In one or more of the embodiments, the tracer is different from the second tracer.
While the foregoing is directed to embodiments of the present invention, other and further embodiments of the invention may be devised without departing from the basic scope thereof, and the scope thereof is determined by the claims that follow.

Claims (20)

The invention claimed is:
1. An apparatus for monitoring a fluid, comprising:
a housing having a bore therethrough;
a plurality of ports in the housing; and
a plurality of tracer sensors attached to respective ports, wherein the plurality of tracer sensors are configured to monitor the fluid flowing in the bore for the presence of a first tracer and wherein the plurality of tracer sensors are arranged circumferentially about the housing.
2. The apparatus of claim 1, wherein the plurality of tracer sensors are configured to detect at least two different tracers.
3. The apparatus of claim 1, wherein each of the plurality of tracer sensors is a modular component that can be exchanged for another tracer sensor.
4. The apparatus of claim 1, wherein the apparatus includes a vane for directing fluid flow in the housing.
5. The apparatus of claim 1, wherein the housing includes a thinner profile section.
6. The apparatus of claim 5, wherein the port is located at the thinner profile section.
7. The apparatus of claim 5, wherein:
the thinner profile section has substantially similar cross-sectional area as a regular profile section of the housing;
the housing tapers inwards to the thinner profile section;
the thinner profile section has a smaller diameter than a diameter of the regular profile section of the housing.
8. The apparatus of claim 1, wherein one of the plurality of tracer sensors comprises an optical sensor.
9. The apparatus of claim 1, wherein one of the plurality of tracer sensors comprises an inductive sensor.
10. The apparatus of claim 1, wherein one of the plurality of tracer sensors comprises a radioactive tracer sensor.
11. The apparatus of claim 1, wherein each of the plurality of tracer sensors is threadedly connected to the respective port.
12. The apparatus of claim 1, wherein the housing is connected to a flowline leaving a wellhead.
13. A method of monitoring a fluid from a reservoir, comprising:
providing a tracer sensor in fluid communication with a first well, the tracer sensor being configured to monitor fluid flowing through a bore of a tracer detector;
injecting a fluid and a first tracer from a second well into the reservoir;
urging the fluid and the first tracer from the reservoir into the first well; and
monitoring the fluid in the first well using the tracer sensor to detect the first tracer.
14. The method of claim 13, wherein the first well is a first lateral and the second well is a second lateral of a single multilateral wellbore.

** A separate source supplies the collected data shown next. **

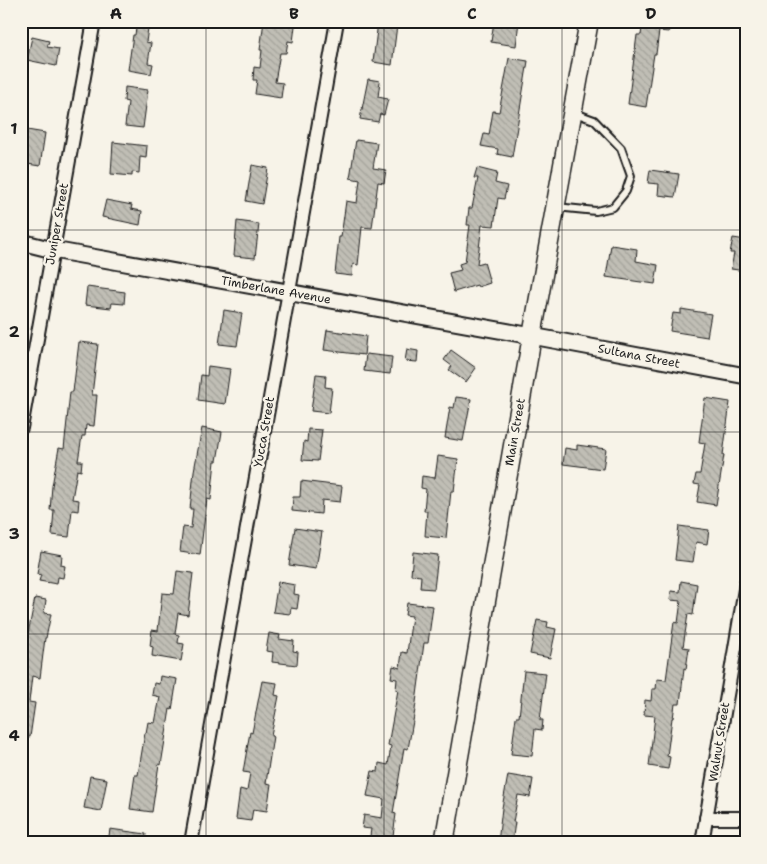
<svg xmlns="http://www.w3.org/2000/svg" width="767" height="864" viewBox="0 0 767 864" font-family="'Shantell Sans',sans-serif">
  <style>
    .building { fill: url(#building-back-hatch); stroke: #1c1c1c }
    .lines { fill: none; stroke-linecap: round; stroke-linejoin: round }
    .service-casing { stroke: #1c1c1c; stroke-width: 10 }
    .minor-casing { stroke: #1c1c1c; stroke-width: 16 }
    .tertiary-casing { stroke: #1c1c1c; stroke-width: 19 }
    .secondary-casing { stroke: #1c1c1c; stroke-width: 21 }
    .service { stroke: #f7f3e8; stroke-width: 6 }
    .minor { stroke: #f7f3e8; stroke-width: 12 }
    .tertiary { stroke: #f7f3e8; stroke-width: 15 }
    .secondary { stroke: #f7f3e8; stroke-width: 18 }
    .grid { fill: none; stroke: #1c1c1c; stroke-width: 1; stroke-opacity: 0.55 }
    .labels { text-anchor: middle; stroke-width: 5; stroke-linejoin: round; paint-order: stroke }
    .street-label { font-size: 12px; fill: #1c1c1c; stroke: #f7f3e8 }
    .neatline { fill: none; stroke: #1c1c1c; stroke-width: 2 }
    .grid-label { font-size: 16px; text-anchor: middle; font-weight: bold; fill: #1c1c1c }
  </style>
  <defs>
    <pattern id="building-back-hatch" width="6" height="6" patternUnits="userSpaceOnUse" patternTransform="scale(1.25)"><rect width="6" height="6" fill="#c0beb5"/><path d="M-1 5l2 2M0 0l6 6M5-1l2 2" fill="none" stroke="#a4a39b"/></pattern>
  </defs>
  <rect width="100%" height="100%" fill="#f7f3e8"/>
  <filter id="ink" filterUnits="userSpaceOnUse"><feTurbulence type="fractalNoise" baseFrequency=".02" numOctaves="2"/><feDisplacementMap in="SourceGraphic" scale="10" xChannelSelector="R" yChannelSelector="G"/><feConvolveMatrix kernelMatrix="1 2 1 2 8 2 1 2 1" color-interpolation-filters="sRGB"/></filter>
  <g filter="url(#ink)">
    <g class="building">
      <polygon points="137,21 149,21 146,42 151,43 148,63 153,64 151,74 128,70 133,35 135,35"/>
      <polygon points="264,21 291,21 291,25 295,26 293,42 288,41 286,53 280,53 275,82 283,83 281,98 255,94 257,80 253,80 254,67 260,68 262,50 260,50"/>
      <polygon points="494,21 519,21 516,46 491,42"/>
      <polygon points="643,21 670,22 669,32 659,31 656,54 654,54 646,107 628,104 637,35 641,35"/>
      <polygon points="378,22 397,25 392,65 373,62"/>
      <polygon points="32,37 49,41 47,47 59,49 56,66 27,60"/>
      <polygon points="509,58 528,61 512,157 497,154 498,149 481,146 484,134 489,135 493,111 499,112"/>
      <polygon points="368,79 380,81 378,97 388,99 384,115 380,114 378,122 360,119"/>
      <polygon points="125,87 148,90 143,128 125,126 128,102 124,101"/>
      <polygon points="21,129 45,133 40,166 21,163 23,143 21,143"/>
      <polygon points="356,140 377,143 373,168 386,170 384,183 378,182 372,228 362,227 358,265 353,264 352,276 335,274 339,237 341,237 346,201 357,203 360,180 350,178"/>
      <polygon points="113,142 147,146 146,158 140,157 139,173 132,172 132,176 111,174"/>
      <polygon points="252,165 268,168 262,204 246,201"/>
      <polygon points="477,168 497,173 495,183 507,186 504,199 498,198 494,226 482,225 477,264 484,262 490,283 478,287 477,285 454,292 449,273 461,270 459,264 465,262 470,225 467,225 469,208 472,208 478,178 474,178"/>
      <polygon points="650,170 679,174 675,197 658,195 659,184 648,183"/>
      <polygon points="106,200 132,205 131,209 142,211 140,225 102,217"/>
      <polygon points="237,221 259,224 255,258 234,256"/>
      <polygon points="733,238 746,240 746,271 731,269 734,253 730,253"/>
      <polygon points="611,245 637,249 636,261 658,265 655,284 606,277"/>
      <polygon points="87,287 125,292 124,304 112,303 111,308 85,305"/>
      <polygon points="681,309 711,314 707,337 670,331 673,313 681,314"/>
      <polygon points="224,310 242,313 237,346 219,344"/>
      <polygon points="327,330 366,336 364,355 324,350"/>
      <polygon points="79,342 98,344 92,395 97,395 94,426 86,425 85,436 82,436 78,461 82,461 81,471 77,470 72,499 79,500 78,511 72,510 69,537 52,535 54,510 50,510 52,486 59,448 64,449 70,392 73,392"/>
      <polygon points="407,349 418,351 417,362 405,361"/>
      <polygon points="451,350 476,368 466,382 449,370 452,366 444,360"/>
      <polygon points="366,354 392,357 390,374 364,371"/>
      <polygon points="208,366 230,369 225,404 198,400 201,375 207,376"/>
      <polygon points="316,374 326,375 325,387 332,388 329,413 311,411"/>
      <polygon points="456,397 471,399 463,441 445,438 450,407 454,408"/>
      <polygon points="705,398 730,402 723,455 724,455 716,505 697,502 700,485 694,484 696,474 700,474 705,443 699,442"/>
      <polygon points="202,428 222,432 217,461 215,461 211,500 207,499 200,555 180,552 183,527 191,528 193,509 190,509 194,471"/>
      <polygon points="308,429 322,430 318,461 302,460 304,441 307,442"/>
      <polygon points="577,445 606,449 603,469 563,464 565,448 577,450"/>
      <polygon points="438,456 458,459 454,491 451,491 446,538 425,536 427,511 424,511 426,489 421,488 422,476 435,478"/>
      <polygon points="301,481 342,486 340,502 322,500 321,514 292,511 293,497 300,497"/>
      <polygon points="679,526 709,530 707,544 696,542 693,562 675,560"/>
      <polygon points="295,528 322,532 316,569 289,565"/>
      <polygon points="41,551 62,555 61,565 65,566 63,578 58,577 57,584 39,581 41,575 37,574"/>
      <polygon points="413,552 438,555 434,589 420,588 421,576 411,575"/>
      <polygon points="177,571 193,573 188,615 178,613 175,634 179,635 178,643 184,644 181,661 152,656 153,647 150,646 152,630 158,631 162,593 174,594"/>
      <polygon points="681,581 697,584 693,615 688,614 683,647 689,648 686,669 684,668 680,704 675,704 673,718 672,718 667,756 670,757 668,769 649,766 655,716 644,715 645,700 651,701 652,689 656,689 657,679 666,680 674,622 678,623 681,601 670,600 671,591 680,592"/>
      <polygon points="278,582 295,585 294,594 299,595 297,609 291,608 290,614 273,612"/>
      <polygon points="35,598 46,600 44,613 51,614 46,638 45,638 40,678 32,676 29,702 35,703 30,737 21,736 21,668 24,649 25,649"/>
      <polygon points="407,603 433,606 428,643 424,643 415,710 408,749 404,748 393,813 396,814 392,843 369,843 371,829 362,828 364,815 382,818 384,799 367,796 372,771 378,772 379,763 388,765 391,746 388,745 398,690 396,690 397,679 391,678 393,666 400,668 402,652 407,653 412,616 405,615"/>
      <polygon points="537,620 548,622 547,627 556,629 550,658 530,654"/>
      <polygon points="269,633 280,635 279,639 294,641 293,651 298,652 297,665 272,662 273,652 266,651"/>
      <polygon points="524,671 546,673 540,720 543,720 542,730 535,729 532,756 511,754 516,717 519,717"/>
      <polygon points="160,676 177,679 172,710 170,709 161,765 159,764 152,812 130,809 135,775 138,775 145,733 146,733 148,722 155,723 160,697 152,695 154,683 159,684"/>
      <polygon points="262,681 277,683 275,695 279,696 271,736 273,736 266,783 271,784 267,811 253,809 251,821 236,819 240,789 247,791 250,773 243,772 250,732 252,733"/>
      <polygon points="508,775 533,779 530,797 518,795 513,822 515,822 512,843 498,843 502,808"/>
      <polygon points="90,776 107,779 101,811 84,808"/>
      <polygon points="110,829 146,834 145,843 108,843"/>
    </g>
    <g class="lines">
      <defs>
        <polyline id="service" points="556,207 596,211 613,207 626,191 631,176 621,148 594,120 575,113"/>
        <g id="minor">
          <polyline points="21,428 94,21"/>
          <polyline points="706,818 746,818"/>
          <polyline points="191,843 337,21"/>
          <polyline points="702,843 746,583"/>
        </g>
        <polyline id="tertiary" points="21,242 53,250 532,336 746,376"/>
        <polyline id="secondary" points="444,843 532,336 589,21"/>
      </defs>
      <use href="#service" class="service-casing"/>
      <use href="#minor" class="minor-casing"/>
      <use href="#tertiary" class="tertiary-casing"/>
      <use href="#secondary" class="secondary-casing"/>
      <use href="#service" class="service"/>
      <use href="#minor" class="minor"/>
      <use href="#tertiary" class="tertiary"/>
      <use href="#secondary" class="secondary"/>
    </g>
  </g>
  <path class="grid" d="M206 21V843M384 21V843M562 21V843M21 230H746M21 432H746M21 634H746"/>
  <g class="labels">
    <g class="street-label">
      <text transform="translate(57 224) rotate(-80)" y="4">Juniper Street</text>
      <text transform="translate(276 290) rotate(10)" y="4">Timberlane Avenue</text>
      <text transform="translate(639 356) rotate(11)" y="4">Sultana Street</text>
      <text transform="translate(264 432) rotate(-80)" y="4">Yucca Street</text>
      <text transform="translate(515 432) rotate(-80)" y="4">Main Street</text>
      <text transform="translate(719 742) rotate(-81)" y="4">Walnut Street</text>
    </g>
  </g>
  <rect width="767" height="864" fill="none" stroke="#f7f3e8" stroke-width="55"/>
  <rect x="28" y="28" width="712" height="808" class="neatline"/>
  <g class="grid-label">
    <text x="116" y="19">A</text>
    <text x="294" y="19">B</text>
    <text x="472" y="19">C</text>
    <text x="651" y="19">D</text>
    <text x="14" y="134">1</text>
    <text x="14" y="337">2</text>
    <text x="14" y="539">3</text>
    <text x="14" y="741">4</text>
  </g>
</svg>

15. The method of claim 14, wherein monitoring the fluid comprises monitoring the fluid downhole in the first lateral.
16. The method of claim 13, wherein the tracer sensor is attached to a tubular housing coupled to the wellhead.
17. The method of claim 13, further comprising signaling the detection of the tracer in real time.
18. The method of claim 13, further comprising:
injecting a second tracer from a third well into the reservoir; and
using the tracer sensor to detect the second tracer in the first well.
19. The method of claim 18, wherein the first tracer is different from the second tracer.
20. The method of claim 13, wherein the reservoir is outside of a wellbore.